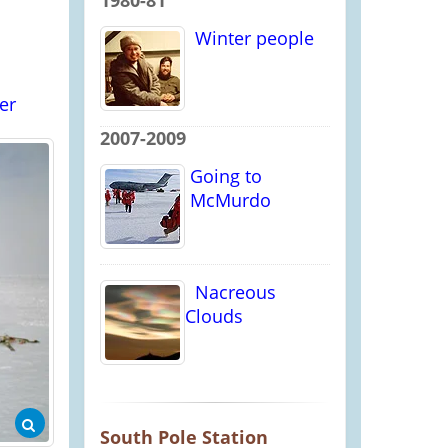
1980-81
Winter people
er
2007-2009
Going to
McMurdo
Nacreous
Clouds
South Pole Station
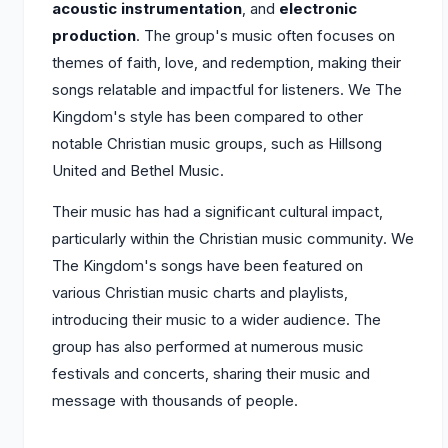
acoustic instrumentation
, and
electronic
production
. The group's music often focuses on
themes of faith, love, and redemption, making their
songs relatable and impactful for listeners. We The
Kingdom's style has been compared to other
notable Christian music groups, such as Hillsong
United and Bethel Music.
Their music has had a significant cultural impact,
particularly within the Christian music community. We
The Kingdom's songs have been featured on
various Christian music charts and playlists,
introducing their music to a wider audience. The
group has also performed at numerous music
festivals and concerts, sharing their music and
message with thousands of people.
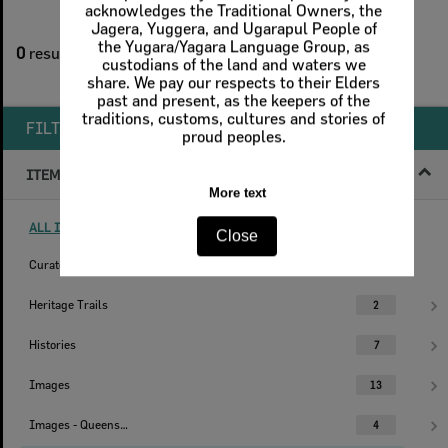
2
filters applied
0
results found
Remove All Filters
FILTER BY
ITEM TYPE
ALL ITEM TYPES (REMOVE FILTER)
Curated Collections
1
Heritage Trails
2
Histories
7
Images
13
Images - Queensland Times
4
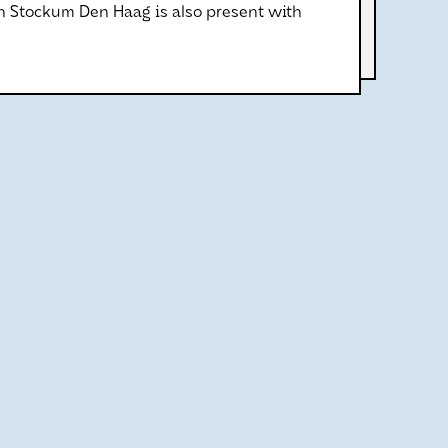
an Stockum Den Haag is also present with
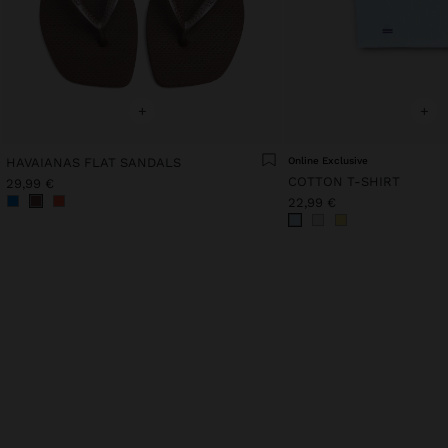
+
+
HAVAIANAS FLAT SANDALS
Online Exclusive
COTTON T-SHIRT
29,99 €
22,99 €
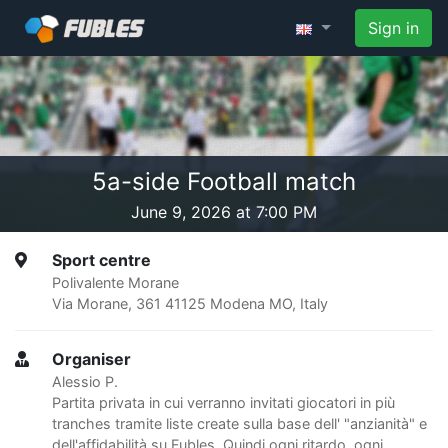
Sign in
5a-side Football match
June 9, 2026 at 7:00 PM
Sport centre
Polivalente Morane
Via Morane, 361 41125 Modena MO, Italy
Organiser
Alessio P.
Partita privata in cui verranno invitati giocatori in più
tranches tramite liste create sulla base dell' "anzianità" e
dell'affidabilità su Fubles. Quindi ogni ritardo, ogni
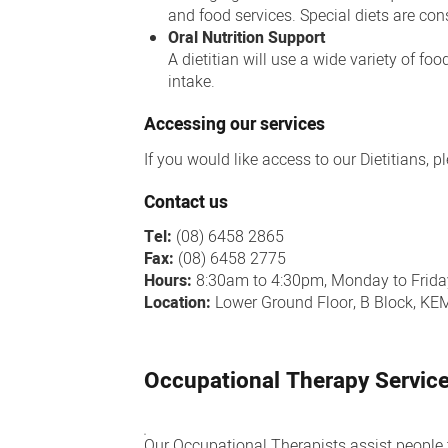
and food services. Special diets are cons
Oral Nutrition Support
A dietitian will use a wide variety of fo
intake.
Accessing our services
If you would like access to our Dietitians, 
Contact us
Tel:
(08) 6458 2865
Fax:
(08) 6458 2775
Hours:
8:30am to 4:30pm, Monday to Frida
Location:
Lower Ground Floor, B Block, K
Occupational Therapy Servic
Our Occupational Therapists assist people t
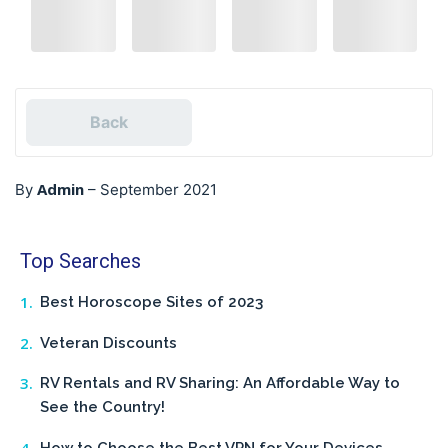
Back
Admin
By
–
September 2021
Top Searches
Best Horoscope Sites of 2023
Veteran Discounts
RV Rentals and RV Sharing: An Affordable Way to
See the Country!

**Task directions**: Repeat exactly the lines from the first line of the records above through the line containing "notable Christian music", both included. Leave out the pictures.

**Expected answer**:
1980-81
Winter people
er
2007-2009
Going to
McMurdo
Nacreous
Clouds
South Pole Station
acoustic instrumentation
, and
electronic
production
. The group's music often focuses on
themes of faith, love, and redemption, making their
songs relatable and impactful for listeners. We The
Kingdom's style has been compared to other
notable Christian music groups, such as Hillsong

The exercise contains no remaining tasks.